__Instructions for the task__
Scan the entries below for "layout" and copy each line that holds it.

::: Provided records :::

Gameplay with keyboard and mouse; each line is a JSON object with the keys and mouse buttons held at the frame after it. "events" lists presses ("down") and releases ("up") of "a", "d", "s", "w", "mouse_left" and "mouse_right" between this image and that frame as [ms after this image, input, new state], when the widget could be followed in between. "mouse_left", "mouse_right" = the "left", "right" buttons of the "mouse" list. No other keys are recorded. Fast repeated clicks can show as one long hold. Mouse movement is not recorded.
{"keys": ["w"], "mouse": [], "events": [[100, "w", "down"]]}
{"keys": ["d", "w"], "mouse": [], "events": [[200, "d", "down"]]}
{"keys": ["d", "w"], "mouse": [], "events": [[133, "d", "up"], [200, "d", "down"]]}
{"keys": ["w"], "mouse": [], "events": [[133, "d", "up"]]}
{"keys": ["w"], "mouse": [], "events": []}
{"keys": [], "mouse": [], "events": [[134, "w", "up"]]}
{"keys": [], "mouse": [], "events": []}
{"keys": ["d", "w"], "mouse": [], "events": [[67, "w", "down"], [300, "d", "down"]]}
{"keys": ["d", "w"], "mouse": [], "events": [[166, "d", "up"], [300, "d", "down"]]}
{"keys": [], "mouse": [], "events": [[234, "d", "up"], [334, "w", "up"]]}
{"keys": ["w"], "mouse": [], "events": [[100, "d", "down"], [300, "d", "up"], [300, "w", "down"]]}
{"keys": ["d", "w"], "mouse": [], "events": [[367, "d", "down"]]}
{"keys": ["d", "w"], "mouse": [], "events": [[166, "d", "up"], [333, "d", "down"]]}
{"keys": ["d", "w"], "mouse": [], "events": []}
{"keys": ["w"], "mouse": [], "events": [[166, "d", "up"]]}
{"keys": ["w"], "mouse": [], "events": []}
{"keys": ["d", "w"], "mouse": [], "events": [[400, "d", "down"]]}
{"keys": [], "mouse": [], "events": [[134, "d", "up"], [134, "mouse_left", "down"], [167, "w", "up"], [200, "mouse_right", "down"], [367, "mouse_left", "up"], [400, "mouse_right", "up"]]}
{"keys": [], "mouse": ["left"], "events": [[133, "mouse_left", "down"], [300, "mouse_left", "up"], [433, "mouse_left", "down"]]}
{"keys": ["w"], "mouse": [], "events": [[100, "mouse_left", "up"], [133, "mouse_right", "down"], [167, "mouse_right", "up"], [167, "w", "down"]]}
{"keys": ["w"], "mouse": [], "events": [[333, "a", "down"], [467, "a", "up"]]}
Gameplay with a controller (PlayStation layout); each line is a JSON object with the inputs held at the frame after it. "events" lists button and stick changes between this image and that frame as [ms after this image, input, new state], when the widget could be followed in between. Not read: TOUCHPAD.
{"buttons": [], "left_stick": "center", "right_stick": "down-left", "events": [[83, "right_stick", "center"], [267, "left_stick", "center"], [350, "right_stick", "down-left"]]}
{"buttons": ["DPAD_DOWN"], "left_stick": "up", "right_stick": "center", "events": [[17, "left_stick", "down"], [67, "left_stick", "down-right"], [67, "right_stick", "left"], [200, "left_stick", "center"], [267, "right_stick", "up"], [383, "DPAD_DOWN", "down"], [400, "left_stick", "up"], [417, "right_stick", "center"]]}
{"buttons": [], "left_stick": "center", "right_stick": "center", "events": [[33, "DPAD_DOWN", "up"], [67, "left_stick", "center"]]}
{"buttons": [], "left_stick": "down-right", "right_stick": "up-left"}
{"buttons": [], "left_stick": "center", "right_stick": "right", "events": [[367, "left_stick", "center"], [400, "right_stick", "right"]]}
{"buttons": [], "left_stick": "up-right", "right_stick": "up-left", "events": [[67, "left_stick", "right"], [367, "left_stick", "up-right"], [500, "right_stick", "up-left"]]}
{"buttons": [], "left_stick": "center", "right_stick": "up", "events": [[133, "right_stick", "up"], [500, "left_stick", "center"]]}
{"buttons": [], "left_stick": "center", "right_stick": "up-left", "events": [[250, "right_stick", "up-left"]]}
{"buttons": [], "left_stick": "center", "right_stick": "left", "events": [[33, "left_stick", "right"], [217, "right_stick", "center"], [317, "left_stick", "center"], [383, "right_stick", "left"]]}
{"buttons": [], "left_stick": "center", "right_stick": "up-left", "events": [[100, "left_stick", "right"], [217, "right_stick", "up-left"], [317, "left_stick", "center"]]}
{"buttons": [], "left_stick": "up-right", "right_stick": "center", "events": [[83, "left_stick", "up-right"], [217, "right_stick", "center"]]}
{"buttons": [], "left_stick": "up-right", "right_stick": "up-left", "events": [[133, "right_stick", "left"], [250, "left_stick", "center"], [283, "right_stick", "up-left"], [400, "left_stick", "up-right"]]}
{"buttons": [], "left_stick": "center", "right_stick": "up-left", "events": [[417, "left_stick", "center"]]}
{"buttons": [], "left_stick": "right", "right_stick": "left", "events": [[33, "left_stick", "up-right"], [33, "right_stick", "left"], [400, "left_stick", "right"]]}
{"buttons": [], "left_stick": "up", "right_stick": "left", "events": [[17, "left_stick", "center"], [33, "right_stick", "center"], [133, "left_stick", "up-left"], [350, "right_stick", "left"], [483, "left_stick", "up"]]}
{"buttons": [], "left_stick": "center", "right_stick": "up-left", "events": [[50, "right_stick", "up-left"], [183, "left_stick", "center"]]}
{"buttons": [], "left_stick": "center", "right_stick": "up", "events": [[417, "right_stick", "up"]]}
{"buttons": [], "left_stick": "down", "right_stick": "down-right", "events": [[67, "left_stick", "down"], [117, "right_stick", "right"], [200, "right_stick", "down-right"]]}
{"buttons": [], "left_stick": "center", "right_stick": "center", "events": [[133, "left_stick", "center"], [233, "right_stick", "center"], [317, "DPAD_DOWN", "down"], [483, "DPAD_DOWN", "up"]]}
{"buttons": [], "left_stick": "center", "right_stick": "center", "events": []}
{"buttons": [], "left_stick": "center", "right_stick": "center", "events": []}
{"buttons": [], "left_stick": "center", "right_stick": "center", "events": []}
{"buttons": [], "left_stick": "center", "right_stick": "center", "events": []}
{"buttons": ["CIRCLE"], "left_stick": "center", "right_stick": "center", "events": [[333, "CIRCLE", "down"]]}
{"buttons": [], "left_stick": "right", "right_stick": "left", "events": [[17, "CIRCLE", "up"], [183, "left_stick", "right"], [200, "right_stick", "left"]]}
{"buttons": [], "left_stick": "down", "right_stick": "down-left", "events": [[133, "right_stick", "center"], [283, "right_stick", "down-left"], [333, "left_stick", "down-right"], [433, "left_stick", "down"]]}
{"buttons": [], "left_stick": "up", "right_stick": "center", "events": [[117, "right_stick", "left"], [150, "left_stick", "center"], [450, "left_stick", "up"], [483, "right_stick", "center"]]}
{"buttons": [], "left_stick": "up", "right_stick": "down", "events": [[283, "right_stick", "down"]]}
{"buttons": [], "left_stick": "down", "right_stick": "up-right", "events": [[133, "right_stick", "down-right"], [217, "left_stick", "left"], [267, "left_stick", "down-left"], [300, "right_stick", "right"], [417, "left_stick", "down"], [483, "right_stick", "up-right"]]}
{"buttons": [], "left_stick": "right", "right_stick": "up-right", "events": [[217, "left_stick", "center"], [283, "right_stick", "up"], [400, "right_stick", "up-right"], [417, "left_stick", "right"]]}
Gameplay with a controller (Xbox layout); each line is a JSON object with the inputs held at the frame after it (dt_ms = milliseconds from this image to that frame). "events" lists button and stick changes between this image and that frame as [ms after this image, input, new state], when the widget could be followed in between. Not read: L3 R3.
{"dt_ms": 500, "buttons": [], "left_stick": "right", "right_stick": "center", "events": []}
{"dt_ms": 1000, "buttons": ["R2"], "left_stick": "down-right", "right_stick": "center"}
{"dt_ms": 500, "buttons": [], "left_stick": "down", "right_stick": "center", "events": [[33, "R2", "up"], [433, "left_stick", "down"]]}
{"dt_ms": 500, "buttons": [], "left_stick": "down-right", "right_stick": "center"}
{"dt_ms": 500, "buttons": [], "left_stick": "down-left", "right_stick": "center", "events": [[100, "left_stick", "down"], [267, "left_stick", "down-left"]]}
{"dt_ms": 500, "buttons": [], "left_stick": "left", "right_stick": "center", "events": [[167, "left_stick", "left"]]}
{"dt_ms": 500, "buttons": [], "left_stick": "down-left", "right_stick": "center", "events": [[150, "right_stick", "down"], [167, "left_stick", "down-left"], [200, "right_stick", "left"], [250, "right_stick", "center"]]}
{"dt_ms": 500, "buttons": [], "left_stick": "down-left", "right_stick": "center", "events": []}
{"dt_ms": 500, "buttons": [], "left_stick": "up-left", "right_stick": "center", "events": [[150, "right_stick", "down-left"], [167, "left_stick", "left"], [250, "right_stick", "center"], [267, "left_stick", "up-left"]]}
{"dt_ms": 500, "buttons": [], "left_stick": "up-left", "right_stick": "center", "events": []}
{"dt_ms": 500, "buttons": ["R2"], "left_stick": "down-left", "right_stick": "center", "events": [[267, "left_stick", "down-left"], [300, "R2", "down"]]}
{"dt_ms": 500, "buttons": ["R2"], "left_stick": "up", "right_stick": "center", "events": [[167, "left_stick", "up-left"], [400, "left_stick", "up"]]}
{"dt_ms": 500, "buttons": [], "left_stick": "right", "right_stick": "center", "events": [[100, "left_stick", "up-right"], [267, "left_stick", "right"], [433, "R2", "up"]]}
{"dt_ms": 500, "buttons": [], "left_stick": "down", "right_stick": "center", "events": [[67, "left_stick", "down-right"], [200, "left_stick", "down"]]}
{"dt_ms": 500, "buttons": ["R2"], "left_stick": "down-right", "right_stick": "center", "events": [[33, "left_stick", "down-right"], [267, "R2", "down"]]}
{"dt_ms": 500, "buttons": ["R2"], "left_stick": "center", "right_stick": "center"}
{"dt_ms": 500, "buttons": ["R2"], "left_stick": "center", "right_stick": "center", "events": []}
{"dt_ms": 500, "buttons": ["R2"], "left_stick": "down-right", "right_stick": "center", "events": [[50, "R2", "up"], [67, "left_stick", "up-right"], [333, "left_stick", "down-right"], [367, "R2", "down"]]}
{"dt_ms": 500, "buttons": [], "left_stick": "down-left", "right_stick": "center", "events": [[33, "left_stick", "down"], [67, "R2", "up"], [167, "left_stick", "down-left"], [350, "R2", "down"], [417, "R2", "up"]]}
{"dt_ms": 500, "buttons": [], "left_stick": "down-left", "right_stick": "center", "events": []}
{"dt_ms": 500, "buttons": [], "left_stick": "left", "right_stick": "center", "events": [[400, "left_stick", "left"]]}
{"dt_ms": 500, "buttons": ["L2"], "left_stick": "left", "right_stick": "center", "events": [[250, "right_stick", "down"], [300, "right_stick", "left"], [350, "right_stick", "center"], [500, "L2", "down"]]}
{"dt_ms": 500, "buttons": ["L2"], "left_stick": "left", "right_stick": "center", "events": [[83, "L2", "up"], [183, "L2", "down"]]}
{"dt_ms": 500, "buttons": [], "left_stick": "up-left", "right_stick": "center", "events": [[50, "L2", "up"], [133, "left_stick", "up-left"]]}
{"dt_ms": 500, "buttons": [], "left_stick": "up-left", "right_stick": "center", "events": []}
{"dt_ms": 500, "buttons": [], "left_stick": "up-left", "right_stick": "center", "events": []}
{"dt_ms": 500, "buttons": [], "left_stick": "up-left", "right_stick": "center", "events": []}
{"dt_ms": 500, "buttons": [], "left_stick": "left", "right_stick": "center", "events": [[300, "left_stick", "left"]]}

:::

__Output of the task__
Gameplay with a controller (PlayStation layout); each line is a JSON object with the inputs held at the frame after it. "events" lists button and stick changes between this image and that frame as [ms after this image, input, new state], when the widget could be followed in between. Not read: TOUCHPAD.
Gameplay with a controller (Xbox layout); each line is a JSON object with the inputs held at the frame after it (dt_ms = milliseconds from this image to that frame). "events" lists button and stick changes between this image and that frame as [ms after this image, input, new state], when the widget could be followed in between. Not read: L3 R3.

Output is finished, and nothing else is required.